**About this exercise:** Output the entries in full and verbatim, pictures omitted.

**Given data:**
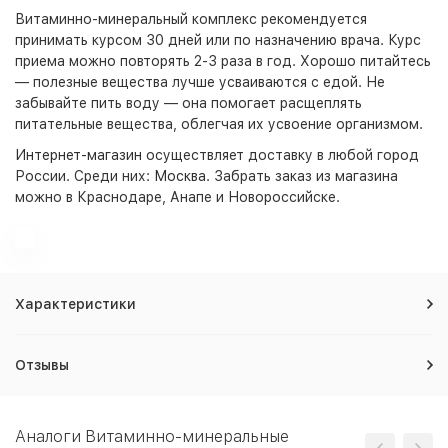
Витаминно-минеральный комплекс рекомендуется
принимать курсом 30 дней или по назначению врача. Курс
приема можно повторять 2-3 раза в год. Хорошо питайтесь
— полезные вещества лучше усваиваются с едой. Не
забывайте пить воду — она помогает расщеплять
питательные вещества, облегчая их усвоение организмом.
Интернет-магазин
осуществляет доставку в любой город
России. Среди них:
Москва
. Забрать заказ из магазина
можно в Краснодаре, Анапе и Новороссийске.
Характеристики
Отзывы
Аналоги Витаминно-минеральные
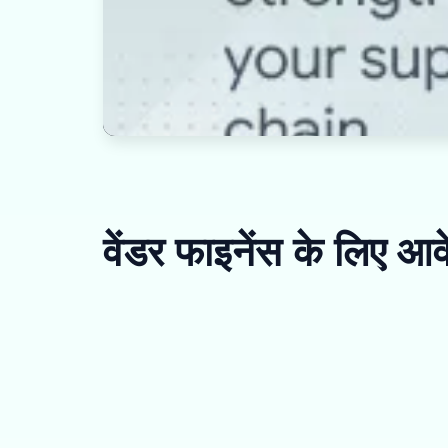
वेंडर फाइनेंस के लिए आव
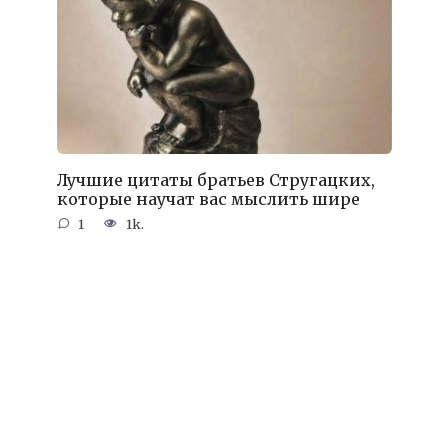
Лучшие цитаты братьев Стругацких,
которые научат вас мыслить шире
1
1k.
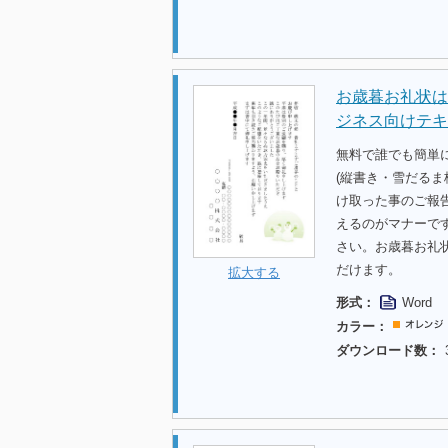
お歳暮お礼状は
ジネス向けテキ
無料で誰でも簡単
(縦書き・雪だる
け取った事のご報
えるのがマナーで
さい。お歳暮お礼
だけます。
拡大する
形式：
Word
カラー：
ダウンロード数：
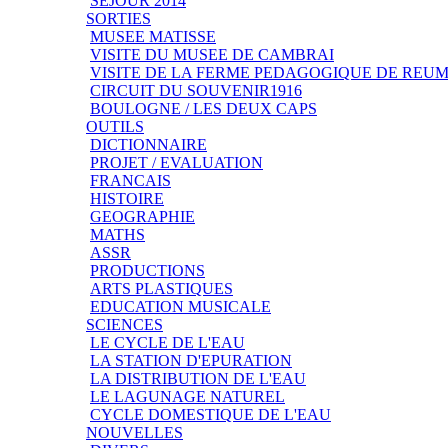
SEJOUR 2014
SORTIES
MUSEE MATISSE
VISITE DU MUSEE DE CAMBRAI
VISITE DE LA FERME PEDAGOGIQUE DE REU
CIRCUIT DU SOUVENIR1916
BOULOGNE / LES DEUX CAPS
OUTILS
DICTIONNAIRE
PROJET / EVALUATION
FRANCAIS
HISTOIRE
GEOGRAPHIE
MATHS
ASSR
PRODUCTIONS
ARTS PLASTIQUES
EDUCATION MUSICALE
SCIENCES
LE CYCLE DE L'EAU
LA STATION D'EPURATION
LA DISTRIBUTION DE L'EAU
LE LAGUNAGE NATUREL
CYCLE DOMESTIQUE DE L'EAU
NOUVELLES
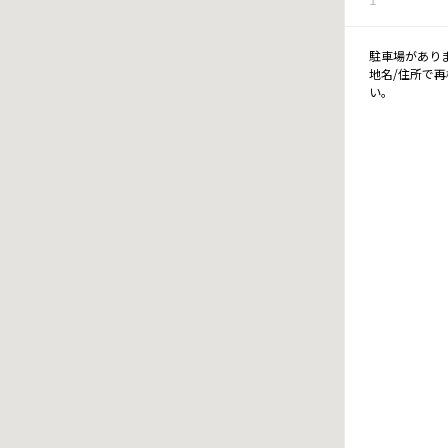
駐車場があり
地名/住所で
い。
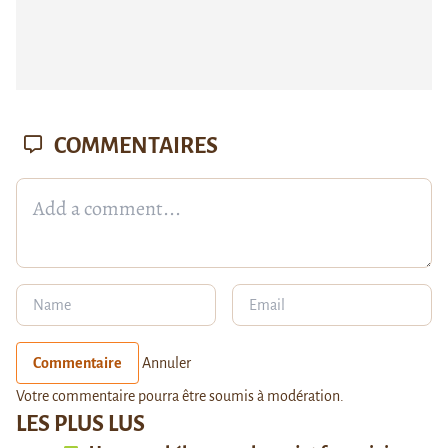
COMMENTAIRES
Commentaire
Annuler
Votre commentaire pourra être soumis à modération.
LES PLUS LUS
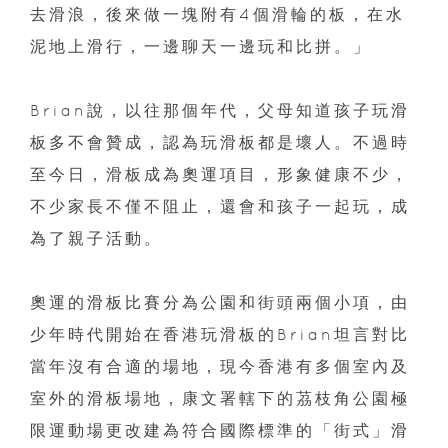
去滑浪，後來做一塊附有4個滑輪的板，在水
泥地上滑行，一邊聊天一邊玩和比拼。」
Brian說，以往那個年代，父母知道孩子玩滑
板多不會贊成，認為玩滑板都是壞人。不過時
至今日，滑板成為奧運項目，形象健康不少，
不少家長不僅不阻止，還會和孩子一起玩，成
為了親子活動。
奧運的滑板比賽分為公園和街頭兩個小項，由
少年時代開始在香港玩滑板的Brian坦言對比
當年沒有合適的場地，現今香港有多個室內及
室外的滑板場地，康文署轄下的茘枝角公園極
限運動場更改建為符合國際標準的「街式」滑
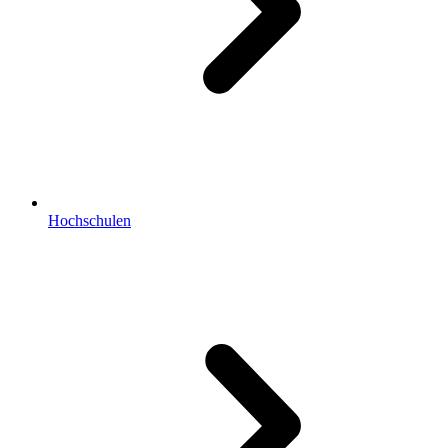
Hochschulen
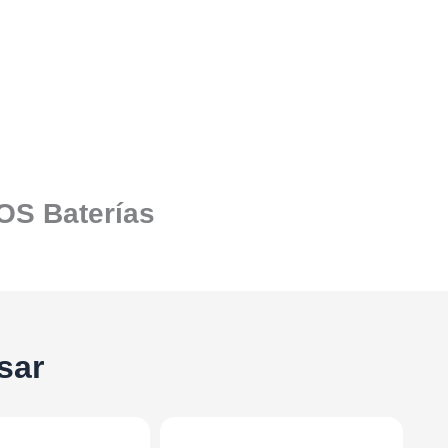
SOS Baterías
sar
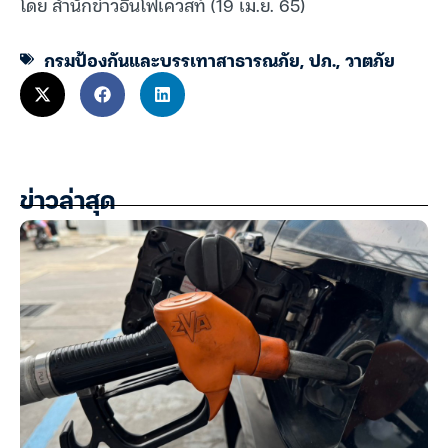
โดย สำนักข่าวอินโฟเควสท์ (19 เม.ย. 65)
กรมป้องกันและบรรเทาสาธารณภัย
,
ปภ.
,
วาตภัย
ข่าวล่าสุด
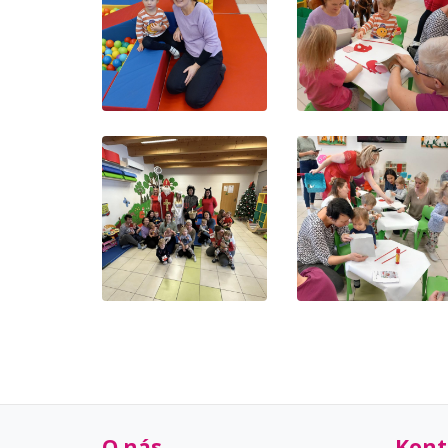
O nás
Kont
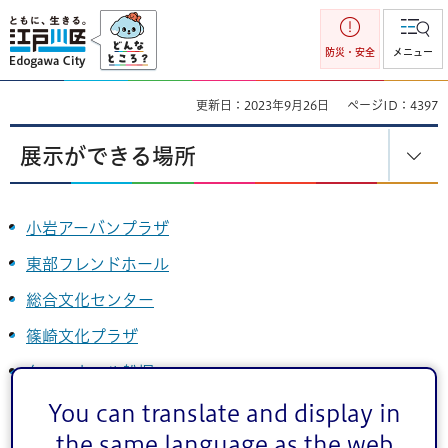
江戸川区
防災・安全
メニュー
更新日：2023年9月26日
ページID：4397
展示ができる場所
小岩アーバンプラザ
東部フレンドホール
総合文化センター
篠崎文化プラザ
タワーホール船堀
You can translate and display in
the same language as the web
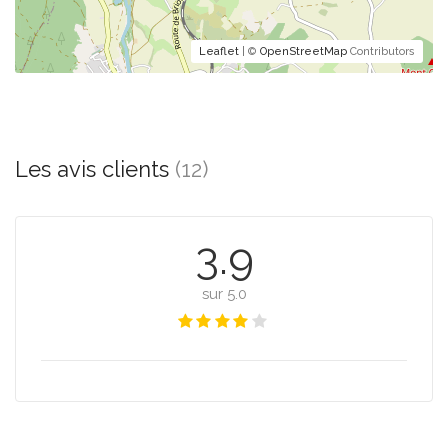
Leaflet
| ©
OpenStreetMap
Contributors
Les avis clients
(12)
3.9
sur 5.0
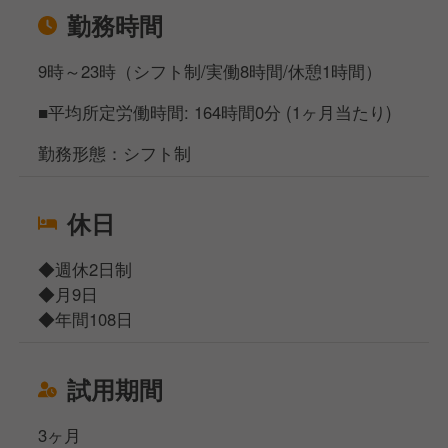
勤務時間
9時～23時（シフト制/実働8時間/休憩1時間）
■平均所定労働時間: 164時間0分 (1ヶ月当たり)
勤務形態：シフト制
休日
◆週休2日制
◆月9日
◆年間108日
試用期間
3ヶ月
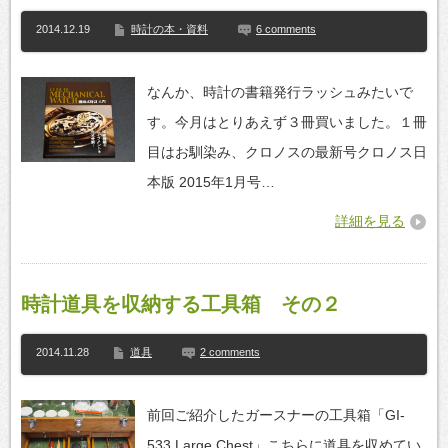
2014.12.19
時計の本・資料
6 comments
なんか、時計の書籍発行ラッシュみたいで
す。今月はとりあえず３冊買いました。１冊
目はお馴染み、クロノスの最新号クロノス日
本版 2015年1月号…
詳細を見る
時計道具を収納する工具箱 その２
2014.11.28
道具
2 comments
前回ご紹介したガースナーの工具箱「GI-
533 Large Chest」こちらに道具を収めてい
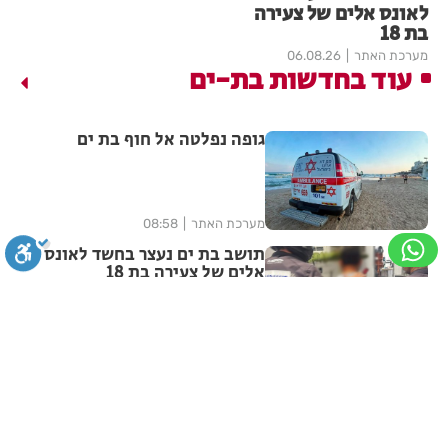
לאונס אלים של צעירה
בת 18
מערכת האתר
06.08.26
עוד בחדשות בת-ים
גופה נפלטה אל חוף בת ים
מערכת האתר
08:58
תושב בת ים נעצר בחשד לאונס
אלים של צעירה בת 18
סגירה
ביטול הבהובים
מונוכרום
ספיה
מערכת האתר
06.08.26
מאות משפחות השתתפו באירוע
הקיץ בגן הי"א בבת ים
ניגודיות גבוהה
שחור צהוב
היפוך צבעים
הדגשת כותרות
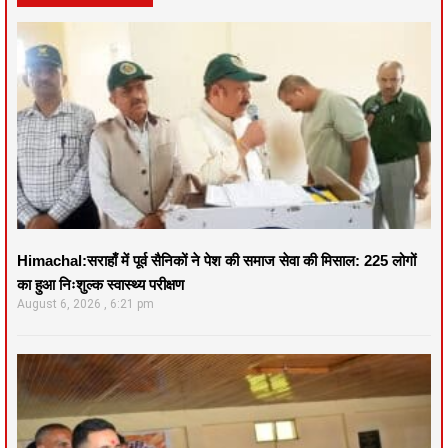
Himachal:सराहाँ में पूर्व सैनिकों ने पेश की समाज सेवा की मिसाल: 225 लोगों
का हुआ निःशुल्क स्वास्थ्य परीक्षण
August 6, 2026
6:21 pm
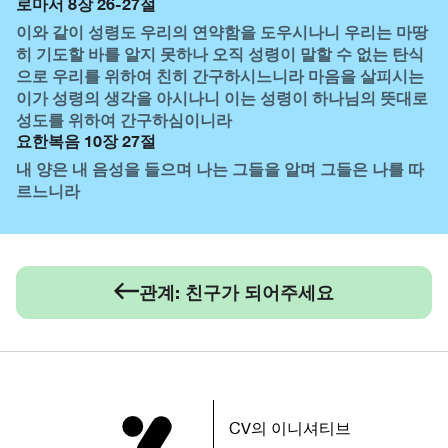
로마서 8장 26-27절
이와 같이 성령도 우리의 연약함을 도우시나니 우리는 마땅
히 기도할 바를 알지 못하나 오직 성령이 말할 수 없는 탄식
으로 우리를 위하여 친히 간구하시느니라 마음을 살피시는
이가 성령의 생각을 아시나니 이는 성령이 하나님의 뜻대로
성도를 위하여 간구하심이니라
요한복음 10장 27절
내 양은 내 음성을 들으며 나는 그들을 알며 그들은 나를 따
르느니라
관계: 친구가 되어주세요
CV의 이니셔티브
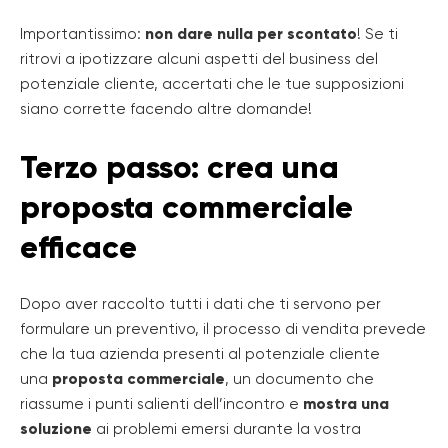
Importantissimo:
non dare nulla per scontato
! Se ti
ritrovi a ipotizzare alcuni aspetti del business del
potenziale cliente, accertati che le tue supposizioni
siano corrette facendo altre domande!
Terzo passo: crea una
proposta commerciale
efficace
Dopo aver raccolto tutti i dati che ti servono per
formulare un preventivo, il processo di vendita prevede
che la tua azienda presenti al potenziale cliente
una
proposta commerciale
, un documento che
riassume i punti salienti dell’incontro e
mostra una
soluzione
ai problemi emersi durante la vostra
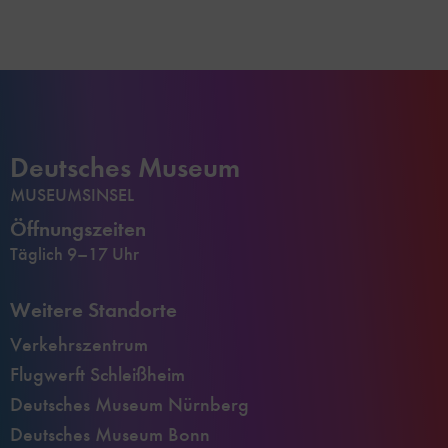
Deutsches Museum
MUSEUMSINSEL
Öffnungszeiten
Täglich 9–17 Uhr
Weitere Standorte
Verkehrszentrum
Flugwerft Schleißheim
Deutsches Museum Nürnberg
Deutsches Museum Bonn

**Expected answer:**
Витаминно-минеральный комплекс рекомендуется
принимать курсом 30 дней или по назначению врача. Курс
приема можно повторять 2-3 раза в год. Хорошо питайтесь
— полезные вещества лучше усваиваются с едой. Не
забывайте пить воду — она помогает расщеплять
питательные вещества, облегчая их усвоение организмом.
Интернет-магазин
осуществляет доставку в любой город
России. Среди них:
Москва
. Забрать заказ из магазина
можно в Краснодаре, Анапе и Новороссийске.
Характеристики
Отзывы
Аналоги Витаминно-минеральные
वेंडर फाइनेंस के लिए आव
Лучшие цитаты братьев Стругацких,
которые научат вас мыслить шире
1
1k.
お歳暮お礼状は
ジネス向けテキ
無料で誰でも簡単
(縦書き・雪だる
け取った事のご報
えるのがマナーで
さい。お歳暮お礼
だけます。
拡大する
形式：
Word
カラー：
ダウンロード数：
SEJOUR 2014
SORTIES
MUSEE MATISSE
VISITE DU MUSEE DE CAMBRAI
VISITE DE LA FERME PEDAGOGIQUE DE REU
CIRCUIT DU SOUVENIR1916
BOULOGNE / LES DEUX CAPS
OUTILS
DICTIONNAIRE
PROJET / EVALUATION
FRANCAIS
HISTOIRE
GEOGRAPHIE
MATHS
ASSR
PRODUCTIONS
ARTS PLASTIQUES
EDUCATION MUSICALE
SCIENCES
LE CYCLE DE L'EAU
LA STATION D'EPURATION
LA DISTRIBUTION DE L'EAU
LE LAGUNAGE NATUREL
CYCLE DOMESTIQUE DE L'EAU
NOUVELLES
駐車場があり
地名/住所で
い。
COMMENTAIRES
Commentaire
Annuler
Votre commentaire pourra être soumis à modération.
LES PLUS LUS
去滑浪，後來做一塊附有4個滑輪的板，在水
泥地上滑行，一邊聊天一邊玩和比拼。」
Brian說，以往那個年代，父母知道孩子玩滑
板多不會贊成，認為玩滑板都是壞人。不過時
至今日，滑板成為奧運項目，形象健康不少，
不少家長不僅不阻止，還會和孩子一起玩，成
為了親子活動。
奧運的滑板比賽分為公園和街頭兩個小項，由
少年時代開始在香港玩滑板的Brian坦言對比
當年沒有合適的場地，現今香港有多個室內及
室外的滑板場地，康文署轄下的茘枝角公園極
限運動場更改建為符合國際標準的「街式」滑
Hochschulen
SOS Baterías
sar
โดย สำนักข่าวอินโฟเควสท์ (19 เม.ย. 65)
กรมป้องกันและบรรเทาสาธารณภัย
,
ปภ.
,
วาตภัย
ข่าวล่าสุด
O nás
Kont
江戸川区
防災・安全
メニュー
更新日：2023年9月26日
ページID：4397
展示ができる場所
小岩アーバンプラザ
東部フレンドホール
総合文化センター
篠崎文化プラザ
タワーホール船堀
You can translate and display in
the same language as the web
Leaflet
| ©
OpenStreetMap
Contributors
Les avis clients
(12)
3.9
sur 5.0
勤務時間
9時～23時（シフト制/実働8時間/休憩1時間）
■平均所定労働時間: 164時間0分 (1ヶ月当たり)
勤務形態：シフト制
休日
◆週休2日制
◆月9日
◆年間108日
試用期間
3ヶ月
2014.12.19
時計の本・資料
6 comments
なんか、時計の書籍発行ラッシュみたいで
す。今月はとりあえず３冊買いました。１冊
目はお馴染み、クロノスの最新号クロノス日
本版 2015年1月号…
詳細を見る
時計道具を収納する工具箱 その２
2014.11.28
道具
2 comments
前回ご紹介したガースナーの工具箱「GI-
533 Large Chest」こちらに道具を収めてい
לאונס אלים של צעירה
בת 18
מערכת האתר
06.08.26
עוד בחדשות בת-ים
גופה נפלטה אל חוף בת ים
מערכת האתר
08:58
תושב בת ים נעצר בחשד לאונס
אלים של צעירה בת 18
סגירה
ביטול הבהובים
מונוכרום
ספיה
מערכת האתר
06.08.26
מאות משפחות השתתפו באירוע
הקיץ בגן הי"א בבת ים
ניגודיות גבוהה
שחור צהוב
היפוך צבעים
הדגשת כותרות
Himachal:सराहाँ में पूर्व सैनिकों ने पेश की समाज सेवा की मिसाल: 225 लोगों
का हुआ निःशुल्क स्वास्थ्य परीक्षण
August 6, 2026
6:21 pm
로마서 8장 26-27절
이와 같이 성령도 우리의 연약함을 도우시나니 우리는 마땅
히 기도할 바를 알지 못하나 오직 성령이 말할 수 없는 탄식
으로 우리를 위하여 친히 간구하시느니라 마음을 살피시는
이가 성령의 생각을 아시나니 이는 성령이 하나님의 뜻대로
성도를 위하여 간구하심이니라
요한복음 10장 27절
내 양은 내 음성을 들으며 나는 그들을 알며 그들은 나를 따
르느니라
관계: 친구가 되어주세요
CV의 이니셔티브
Importantissimo:
non dare nulla per scontato
! Se ti
ritrovi a ipotizzare alcuni aspetti del business del
potenziale cliente, accertati che le tue supposizioni
siano corrette facendo altre domande!
Terzo passo: crea una
proposta commerciale
efficace
Dopo aver raccolto tutti i dati che ti servono per
formulare un preventivo, il processo di vendita prevede
che la tua azienda presenti al potenziale cliente
una
proposta commerciale
, un documento che
riassume i punti salienti dell’incontro e
mostra una
soluzione
ai problemi emersi durante la vostra
Deutsches Museum
MUSEUMSINSEL
Öffnungszeiten
Täglich 9–17 Uhr
Weitere Standorte
Verkehrszentrum
Flugwerft Schleißheim
Deutsches Museum Nürnberg
Deutsches Museum Bonn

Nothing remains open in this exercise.